Brigham Young(1801–1877)

Portrait of Brigham Young

Brigham Young (1 June 1801 – 29 August 1877) was the second President of The Church of Jesus Christ of Latter-day Saints and the architect of the Mormon settlement of the American West. Born in poverty in Whitingham, Vermont, he had only eleven days of formal schooling but became an accomplished carpenter and craftsman.
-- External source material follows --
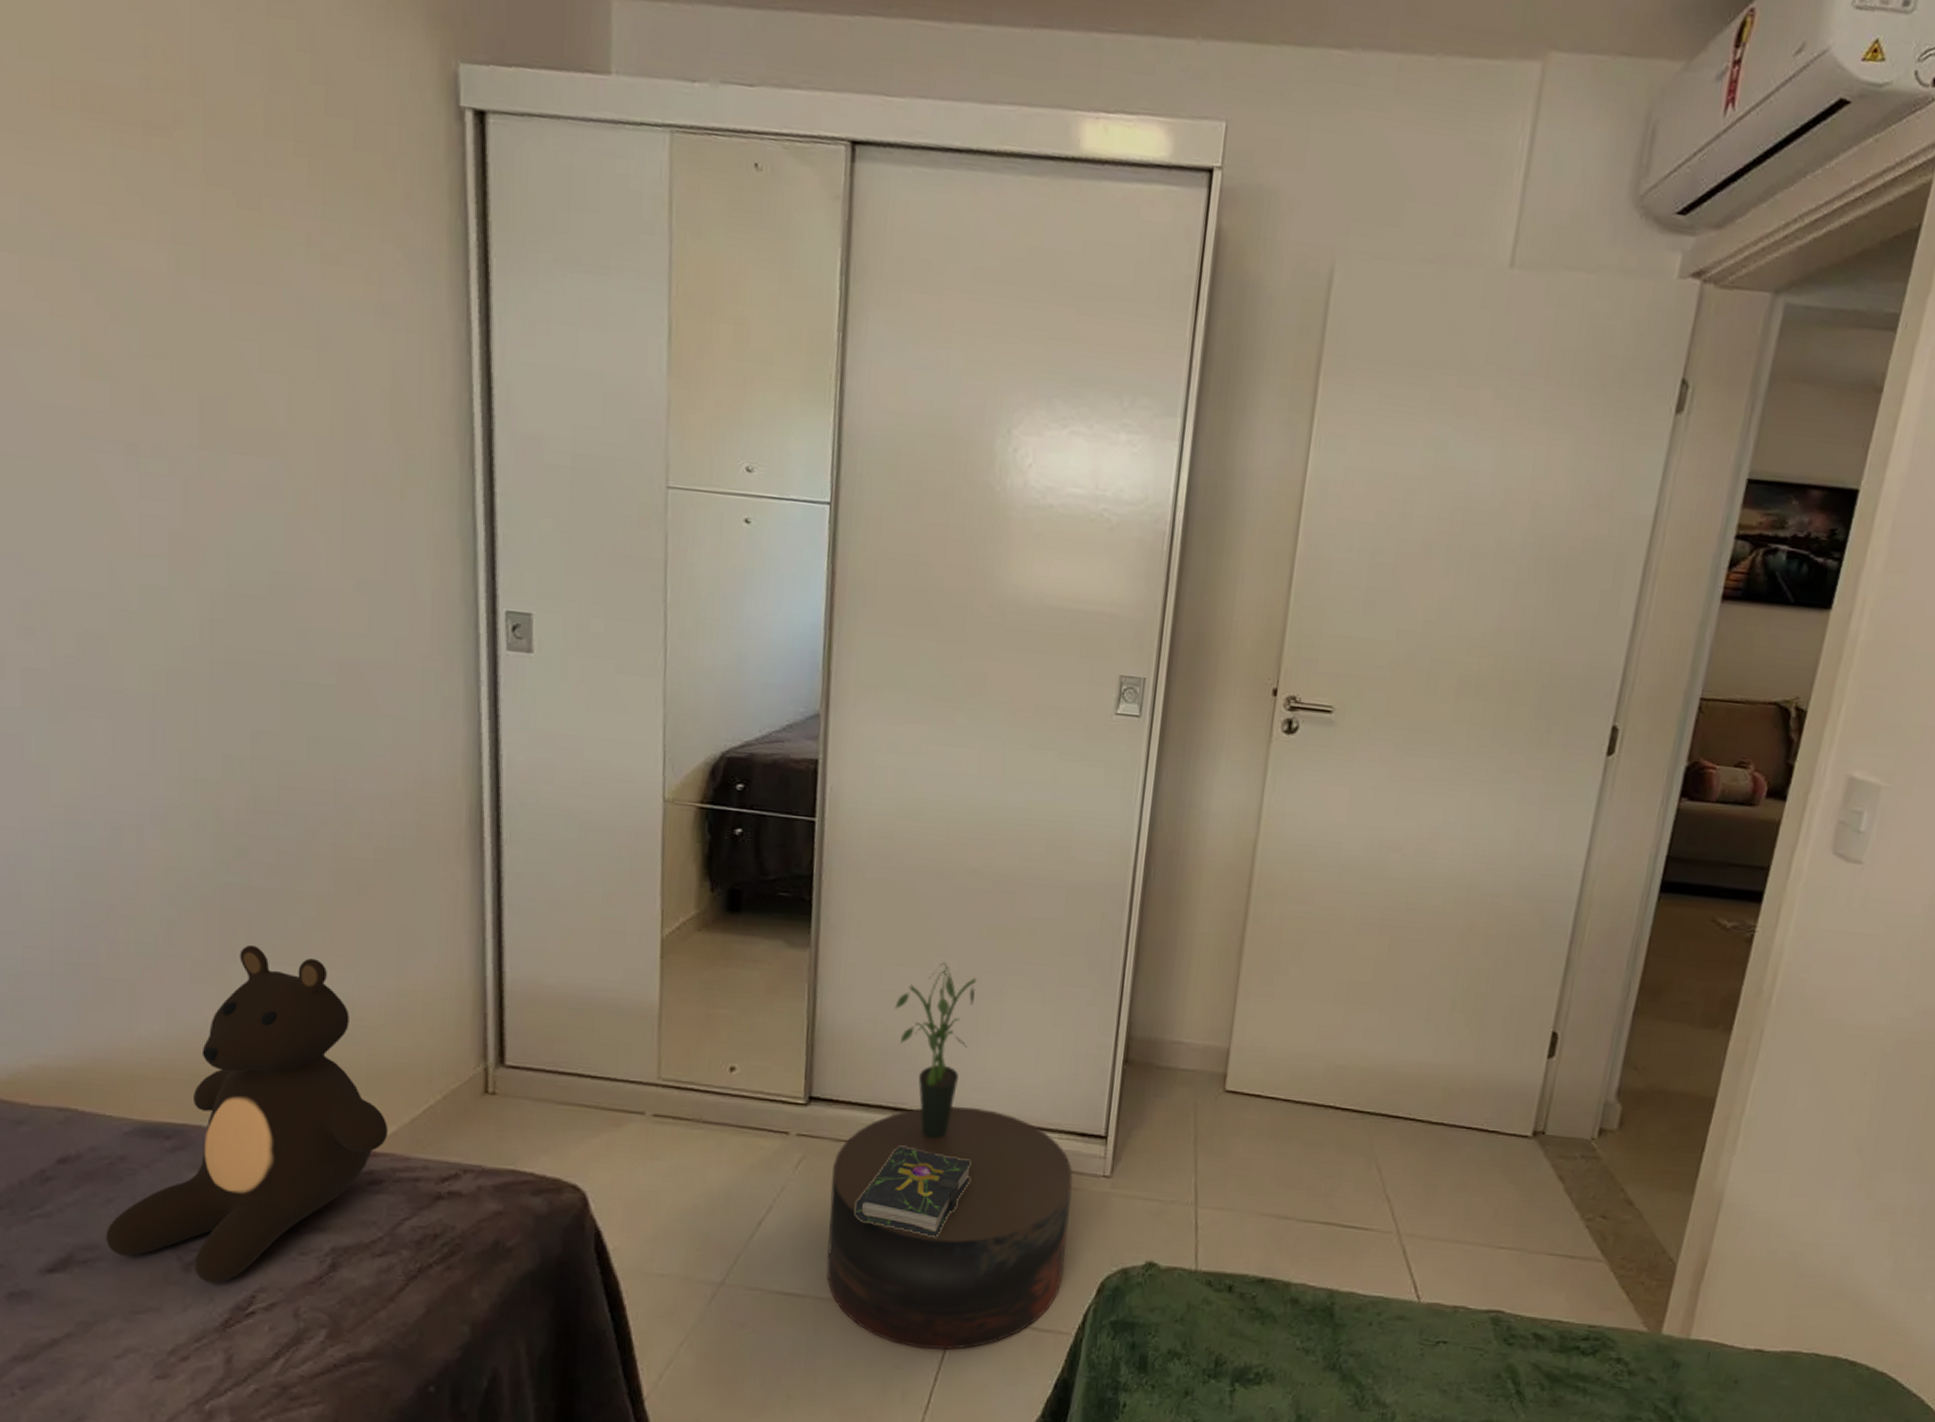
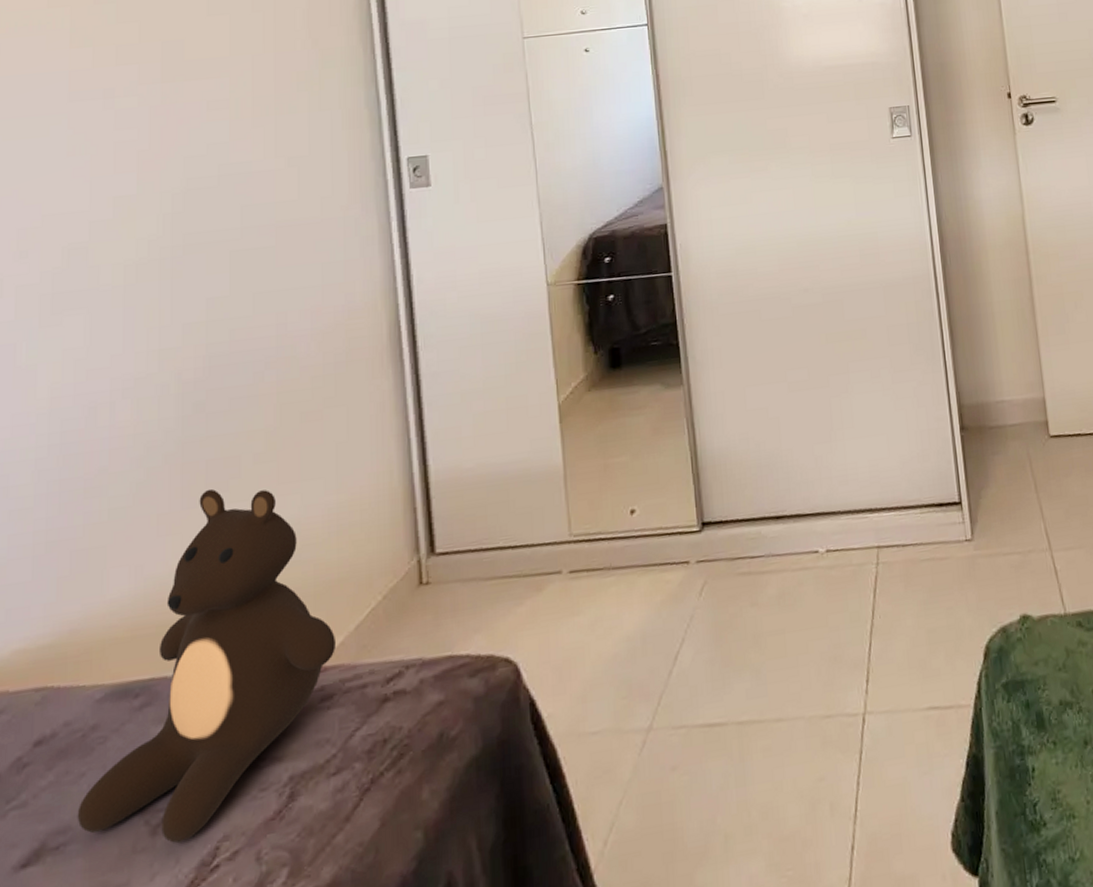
stool: present [825,1107,1073,1350] -> none [732,500,952,755]
book: present [855,1147,971,1237] -> none [757,552,852,636]
potted plant: present [894,962,977,1139] -> none [761,374,828,539]

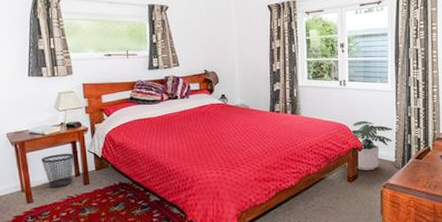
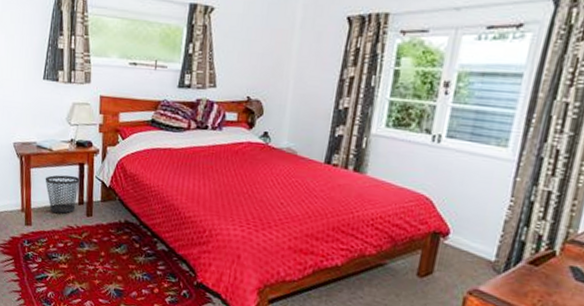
potted plant: present [350,120,393,170] -> none [433,195,502,267]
Young joined the Church in 1832 after two years of examining the Book of Mormon, and was called to the Quorum of the Twelve Apostles in 1835. Following Joseph Smith’s assassination in 1844, Young assumed leadership of the Church and organized the epic westward migration. In 1847, he led the first group of pioneers 1,300 miles across the Great Plains to the Salt Lake Valley, declaring upon arrival, “This is the right place.”

Nicknamed “American Moses,” Young supervised the overland trek of 60,000 to 70,000 pioneers and founded 350 to 400 settlements across the western territories. Four days after arriving in the barren Salt Lake Valley, he designated the exact location for the Salt Lake Temple. He established the Perpetual Emigration Fund, which helped some 30,000 immigrants reach America. Despite limited formal education, he founded the institutions that became Brigham Young University and the University of Utah.

Young served as the first governor of Utah Territory from 1850. He practiced plural marriage, with at least 20 wives who bore him 57 children. At his death, he was the wealthiest man in Utah. His extraordinary organizational abilities and vision transformed a persecuted religious community into a thriving civilization in the desert.